Dois ECRs (Índia e Bangladesh) avaliaram o estado nutricional e relataram que a intervenção teve pouco ou nenhum efeito sobre problemas de crescimento (RR 0,94 IC 95% 0,84 a 1,06, 5242 participantes, 2 estudos, evidência de baixa qualidade) e sobre a desnutrição (RR 1,04, IC 95% 0,87 a 1,25, 2 estudos, 4288 participantes, evidência de moderada qualidade). Um estudo CBA da Tanzania relatou resultados semelhantes.
Os investigadores avaliaram a qualidade dos cuidados observando as prescrições para doenças comuns feitas nos serviços de saúde (727 observações, 2 estudos, evidência de qualidade muito baixa) e observando as prescrições feitas pelos trabalhadores de saúde leigos (1051 observações, 3 estudos, evidência de qualidade muito baixa).

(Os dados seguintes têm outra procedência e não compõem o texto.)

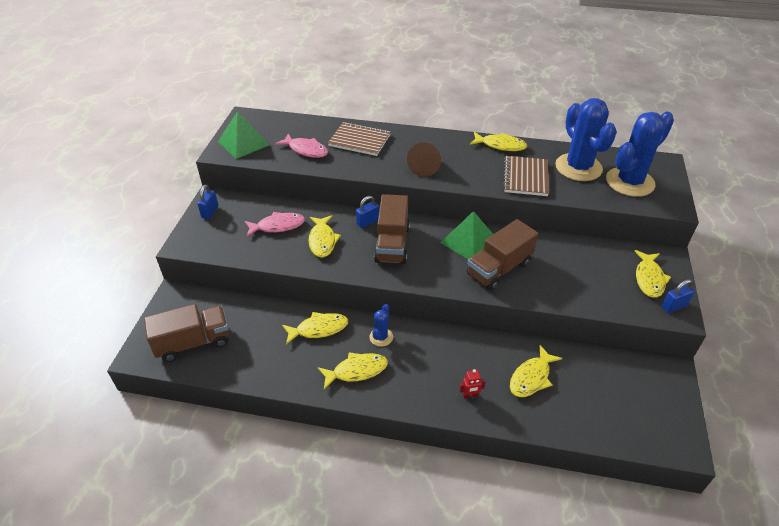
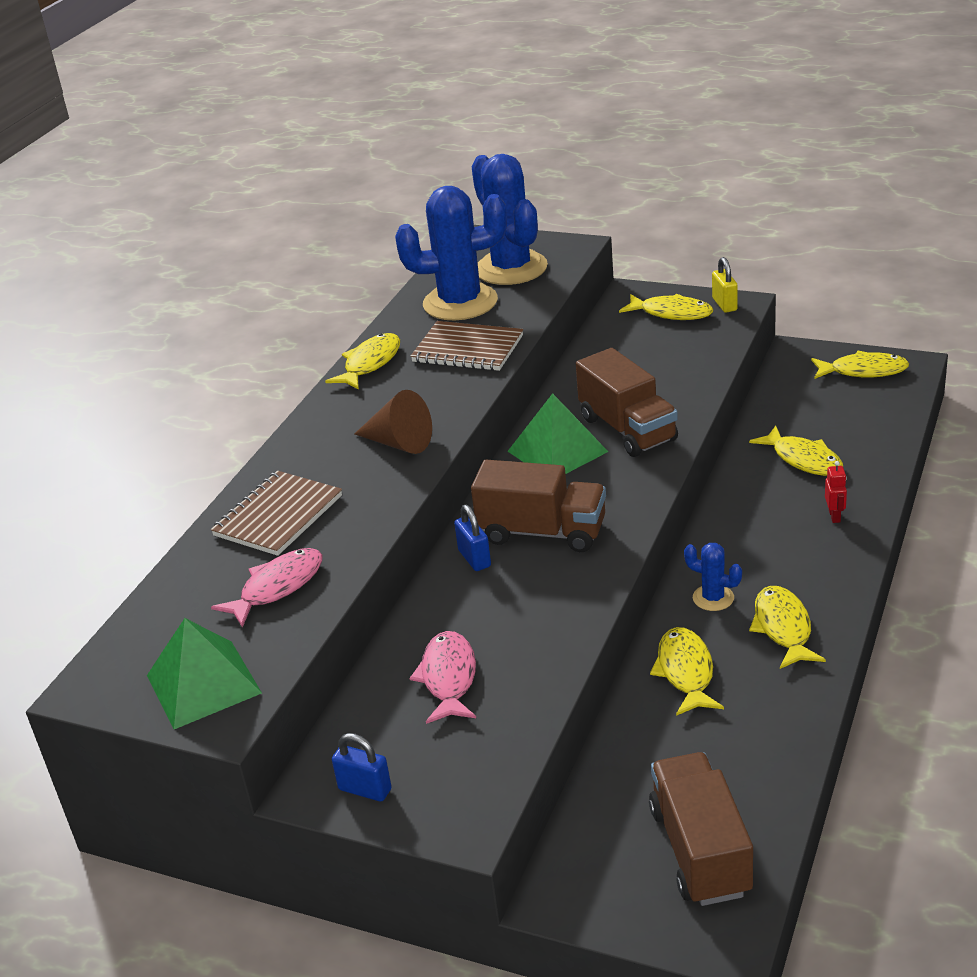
camera: 75 degrees left, 10 degrees down
(322, 240) = (511, 616): yellow fish -> yellow fish (863, 371)
(674, 306) = (724, 304): blue padlock -> yellow padlock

Como a qualidade da evidência foi muito baixa, não foi possível confirmar um efeito consistente da intervenção sobre as prescrições feitas nos serviços de saúde ou por profissionais de saúde leigos.
Para avaliar a cobertura das intervenções GIDI, analisamos a cobertura vacinal e de vitamina A, a busca apropriada por cuidados, e o aleitamento materno exclusivo. Dois ECRs (na Índia e Bangladesh) relataram que a intervenção teve pouco ou nenhum efeito sobre a cobertura vacinal para sarampo: RR 0,92, IC 95% 0,80 a 1,05, 2 estudos, 4895 participantes, evidência de qualidade moderada. O estudo CBA da Tanzânia relatou efeitos semelhantes. Dois estudos mediram a terceira dose da vacina de difteria, coqueluche e tétano, e dois mediram a cobertura de vitamina A. Esses estudos relataram que a GIDI teve pouco ou nenhum efeito sobre esses desfechos.
Quatro estudos (2 da Índia,1 da Tanzânia e 1 de Bangladesh) entrevistaram as mães usando questionários detalhados sobre doenças recentes e relataram que a intervenção promoveu uma busca adequada por cuidados de saúde. Apesar de alguns estudos relataram que a GIDI melhorou o comportamento de busca por cuidados, outros não tiveram os mesmos resultados.
Os quatro estudos avaliaram a amamentação exclusiva. Os resultados foram heterogêneos e a qualidade da evidência foi muito baixa. Portanto, não sabemos se a GIDI tem algum impacto sobre a amamentação exclusiva.
Nenhum estudo avaliou a satisfação das mães e dos usuários dos serviços de saúde.